The Spalding party, which had been left in Powder River Valley to travel more slowly with the livestock, arrived safely, by what trail across the Blue Mountains we do not now know. The northeast bastion of the fort was assigned to the Spaldings for sleeping quarters; bunks for beds and blankets for bedding. Access to these bastions was by stairs from inside the stockade. The fort stood in a desolate place, exposed to frequent and strong winds blowing from the southwest through the scenic gorge, now called Wallula Gap; winds still dreaded by every housewife in the city of Walla Walla, thirty miles away. The site had been selected as it was a strategic point for the trade with the Indians, and as it was above high water mark. No flood yet known in the river has ever reached it, not even that of 1894.
The earlier travelers referred to by Mrs. Whitman as having much less favorable travel conditions were Jason Lee and his associates in 1834. But let Mrs. Whitman tell the story.

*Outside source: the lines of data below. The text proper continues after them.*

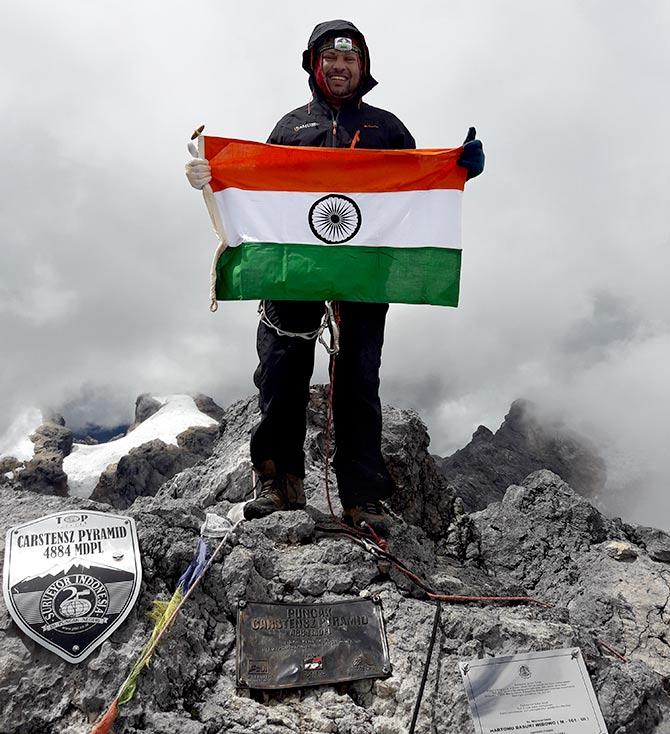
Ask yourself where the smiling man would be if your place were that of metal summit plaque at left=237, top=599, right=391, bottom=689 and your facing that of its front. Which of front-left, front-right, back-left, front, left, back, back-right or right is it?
back

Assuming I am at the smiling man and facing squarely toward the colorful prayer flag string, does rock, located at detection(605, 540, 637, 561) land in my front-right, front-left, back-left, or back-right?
back-left

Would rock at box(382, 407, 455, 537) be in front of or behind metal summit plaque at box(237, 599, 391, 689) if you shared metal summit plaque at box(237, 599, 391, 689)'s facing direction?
behind

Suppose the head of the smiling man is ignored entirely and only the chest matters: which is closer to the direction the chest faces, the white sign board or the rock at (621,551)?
the white sign board

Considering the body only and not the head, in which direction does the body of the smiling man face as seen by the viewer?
toward the camera

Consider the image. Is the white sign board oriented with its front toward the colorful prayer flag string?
no

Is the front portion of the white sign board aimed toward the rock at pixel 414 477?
no

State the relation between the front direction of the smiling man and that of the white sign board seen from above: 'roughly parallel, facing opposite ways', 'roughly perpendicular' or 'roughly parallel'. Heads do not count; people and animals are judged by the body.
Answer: roughly parallel

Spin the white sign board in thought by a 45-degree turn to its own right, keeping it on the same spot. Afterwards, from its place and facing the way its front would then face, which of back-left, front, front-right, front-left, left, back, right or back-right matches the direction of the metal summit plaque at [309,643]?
front-right

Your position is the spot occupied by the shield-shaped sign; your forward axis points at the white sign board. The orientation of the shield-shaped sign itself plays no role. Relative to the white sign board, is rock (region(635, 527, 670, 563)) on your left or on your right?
left

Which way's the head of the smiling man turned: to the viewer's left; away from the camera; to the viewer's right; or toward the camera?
toward the camera

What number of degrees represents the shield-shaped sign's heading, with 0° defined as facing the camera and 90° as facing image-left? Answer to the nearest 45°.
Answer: approximately 0°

"Sept 2 Have busied myself today in unpacking my trunk & arrangeing my things for a visit to Vancouver. Mother will
wonder at this & think me a strange child, for wishing to add
three hundred miles to this journey not from necessity but because my Husband is going & I may go, as well as to stay here
alone If we were obliged to go on horseback I think I should
not wish to undertake it, but we are going in a boat, & it will
not take us more time than six days to go there. A very agreable change & I think I shall enjoy it better than to stay here
alone. I feel remarkably well & rested, do not need to lounge
at all & so it is with us all. I can scarcely believe it possible of
myself but it is true. I feel as vigourous & as well able to engage in any domestic employment as I ever did in my life. Covered a stock yesterday for my first work here for Husband I
have not yet introduced you to the Lady of the House.[1] She
is a native From a tribe east of the mountains. She appears well
does not speak English but her native language & French The
- ↑ Mrs. Pierre Chrysologue Pambrun, of Cree descent; a frequent visitor at Mrs. Whitman's home during the next five years. Some of her great-grandchildren, now living, became students at Whitman College eighty years later.